We bring along a walkie-talkie in case things get out of hand, and I was really tempted to use it. Once you turn it on, you're considered out of the "competition" and will be taken back to base camp. The thing that made me not give up was mostly the realization that it would be raining back at base camp too. I found out later that everyone else in my group was thinking the same thing, and our entire group stuck it out.
As morning came, the rain abated, and I got to work making a fire. I thought we'd be rescued soon, but I didn't want to take a chance. I was freezing cold, and besides, in a real situation, it's important to make a fire so people can find you. I was able to get some semblence of a fire by throwing all my cotton at the driest wood I could find (very hard after a rainstorm, so I tried shaving off the outside of what I had). Luckily I was rescued soon after that.

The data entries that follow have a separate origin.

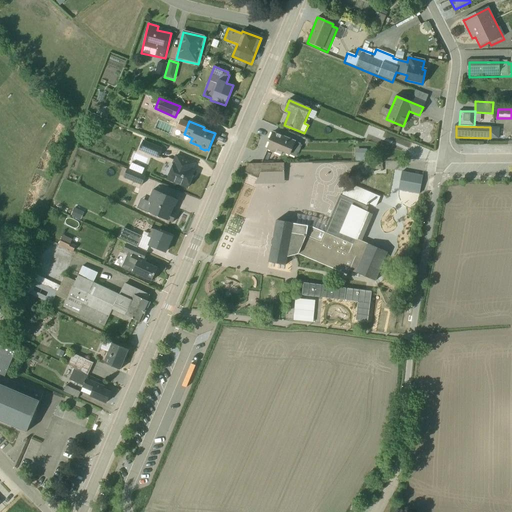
[(338,139),(339,133),(322,128),(320,135),(338,139)]
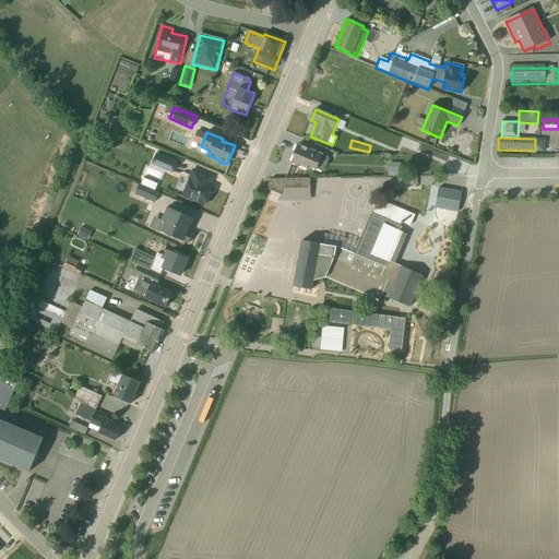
[(296,155),(292,164),(309,170),(310,168),(316,170),(322,155),(298,145),(294,154),(296,155)]
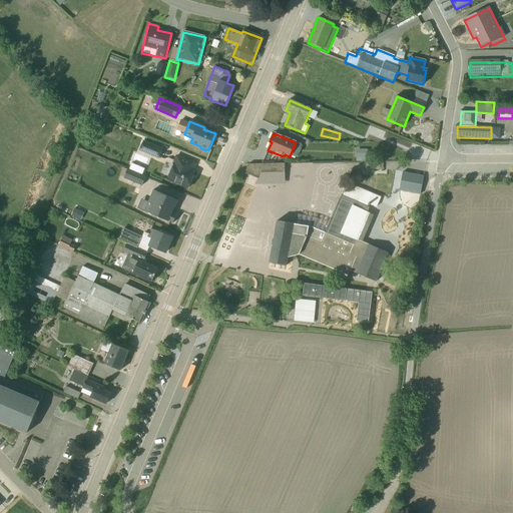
[(162,149),(143,141),(138,151),(158,159),(162,149)]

It turns out I was the only one who managed to both catch and cook a fish. And this is someone who just graduated with a major in Computer Science, when one of our group members was a soldier in the Swedish army.
So that's my story. It was an amazing experience, and I am never lacking something interesting to talk about now. Sometimes I'm a bit of an asshole when people complain about first-world problems, citing my experiences, but I only do that in good fun. If I were to do it again, I'd like to choose a different location. The Desert Island survival is more challenging, but you also get to jump out of a helicopter into the water and swim to shore. I'm happy to answer anything about the trip, me in general, or Bushmasters if you're interested in doing something similar.
I have another picture of me (I'm in the front of the boat) as proof here, but I can provide more photos if needed. I have some Survivorman-esque videos as well, but I haven't edited or uploaded them.